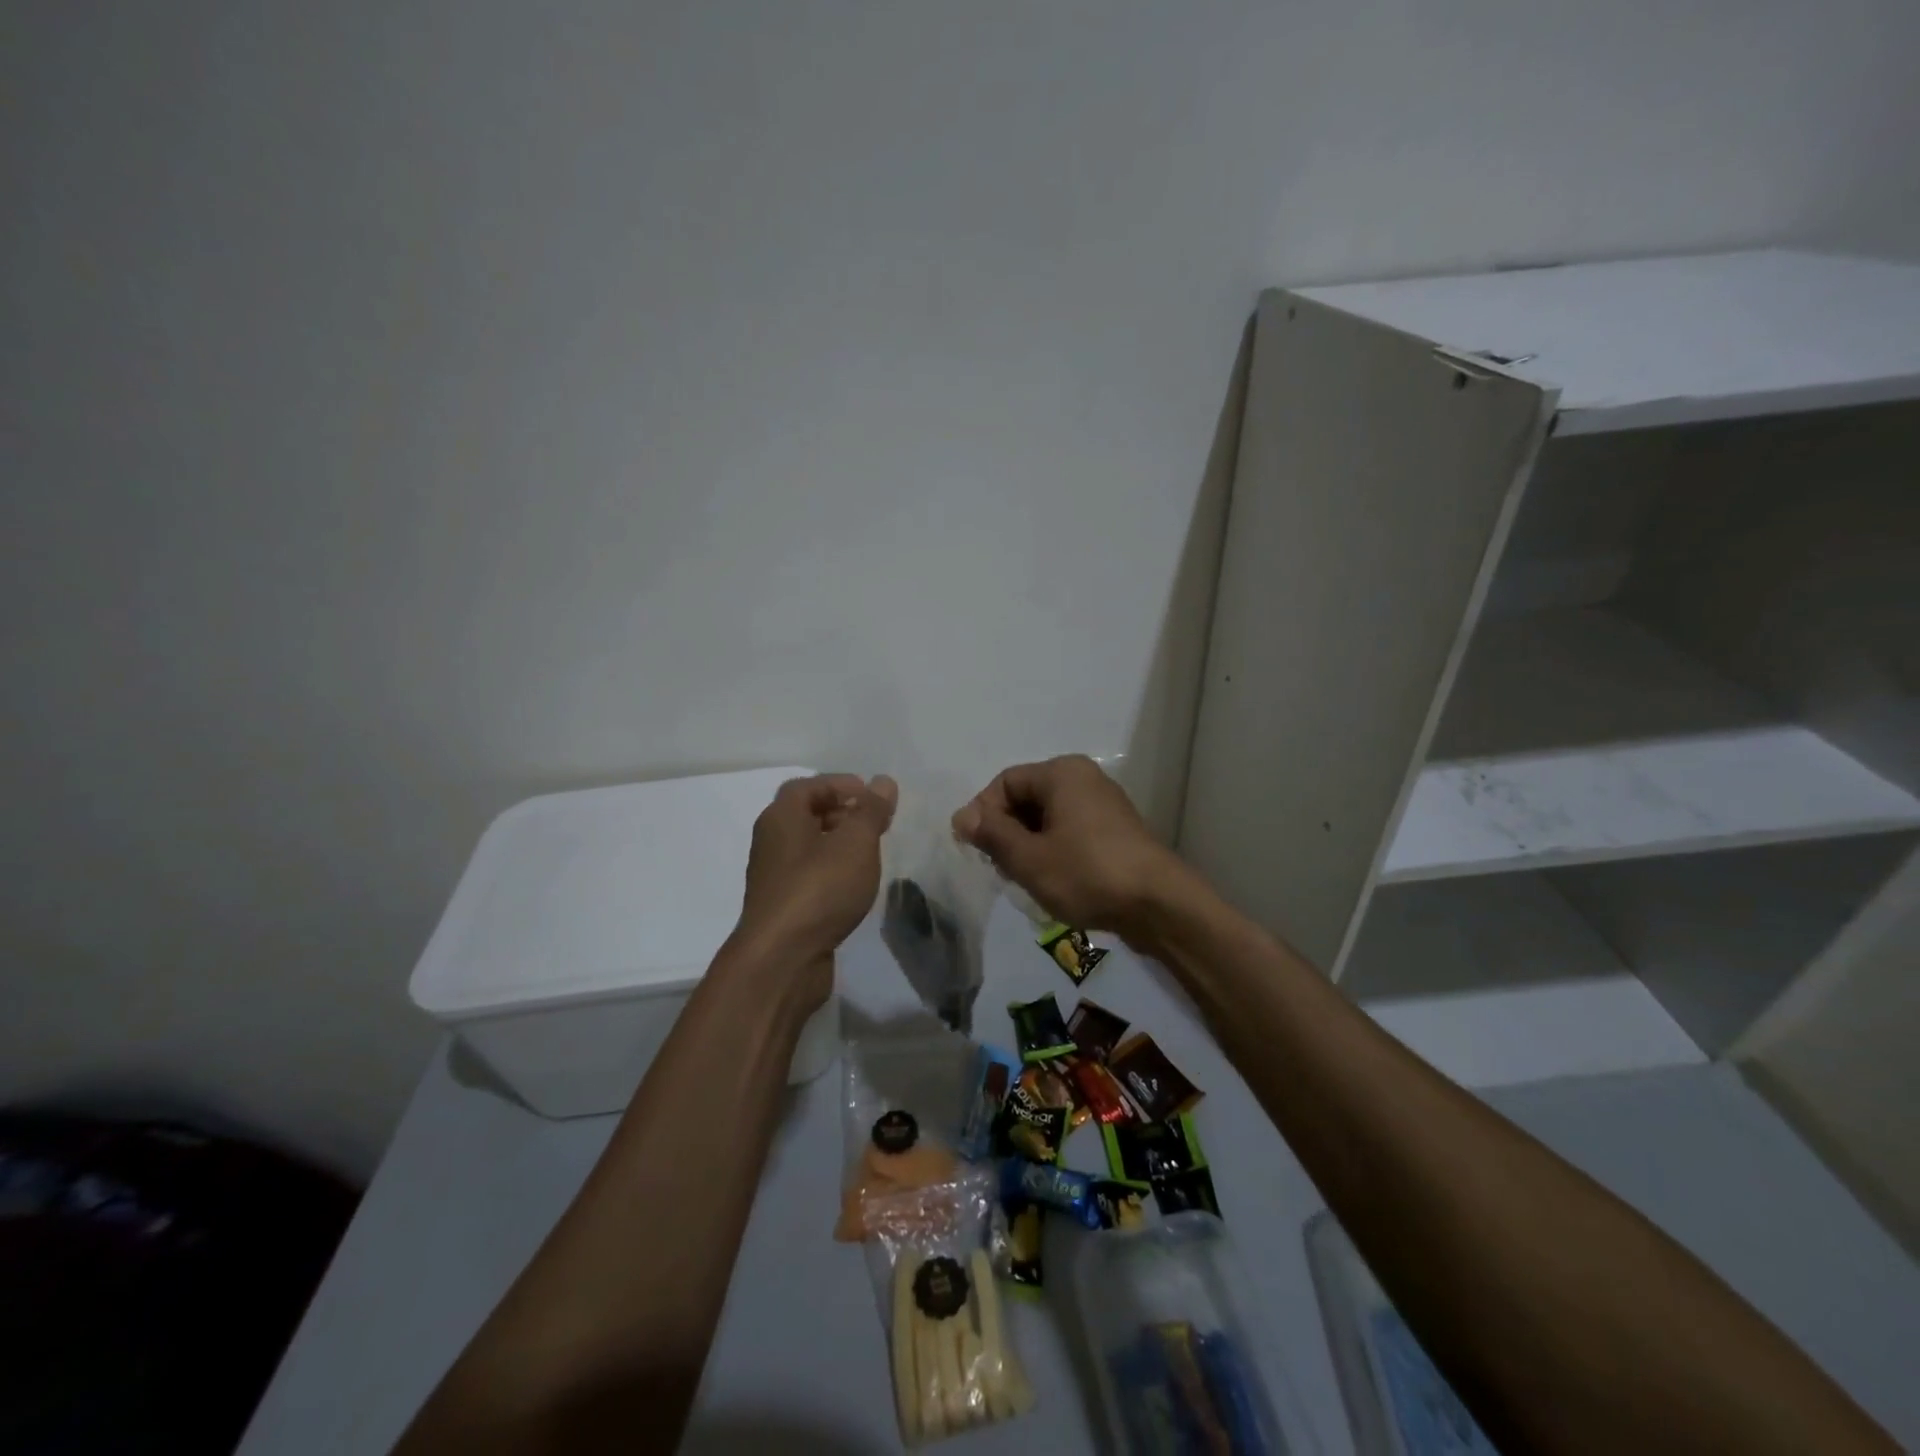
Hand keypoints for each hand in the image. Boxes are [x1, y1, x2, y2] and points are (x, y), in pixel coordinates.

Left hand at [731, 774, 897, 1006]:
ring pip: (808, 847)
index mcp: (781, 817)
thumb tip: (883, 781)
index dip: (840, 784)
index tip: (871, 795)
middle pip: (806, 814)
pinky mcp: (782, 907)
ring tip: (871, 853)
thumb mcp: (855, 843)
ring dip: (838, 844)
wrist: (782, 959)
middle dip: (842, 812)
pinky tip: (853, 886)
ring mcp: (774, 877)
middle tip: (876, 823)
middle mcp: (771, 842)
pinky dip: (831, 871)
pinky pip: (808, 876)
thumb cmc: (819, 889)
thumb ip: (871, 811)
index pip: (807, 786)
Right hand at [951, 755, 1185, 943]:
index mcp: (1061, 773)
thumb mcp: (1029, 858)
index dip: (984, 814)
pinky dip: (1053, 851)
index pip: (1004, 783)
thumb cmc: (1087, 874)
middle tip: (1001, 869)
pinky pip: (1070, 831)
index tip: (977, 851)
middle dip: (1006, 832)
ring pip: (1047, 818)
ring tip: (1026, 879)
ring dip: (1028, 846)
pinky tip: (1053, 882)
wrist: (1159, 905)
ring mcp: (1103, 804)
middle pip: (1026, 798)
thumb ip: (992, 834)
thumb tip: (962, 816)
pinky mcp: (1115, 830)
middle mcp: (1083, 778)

Instructions to follow | Beginning with the line that contains "thumb cmc: (1087, 874)" and ending with the last line of the data above, return those lines exactly and nothing else.

Answer space |
thumb cmc: (1087, 874)
middle tip: (1001, 869)
pinky pip: (1070, 831)
index tip: (977, 851)
middle dip: (1006, 832)
ring pip: (1047, 818)
ring tip: (1026, 879)
ring dip: (1028, 846)
pinky tip: (1053, 882)
wrist: (1159, 905)
ring mcp: (1103, 804)
middle pip: (1026, 798)
thumb ip: (992, 834)
thumb tip: (962, 816)
pinky mcp: (1115, 830)
middle mcp: (1083, 778)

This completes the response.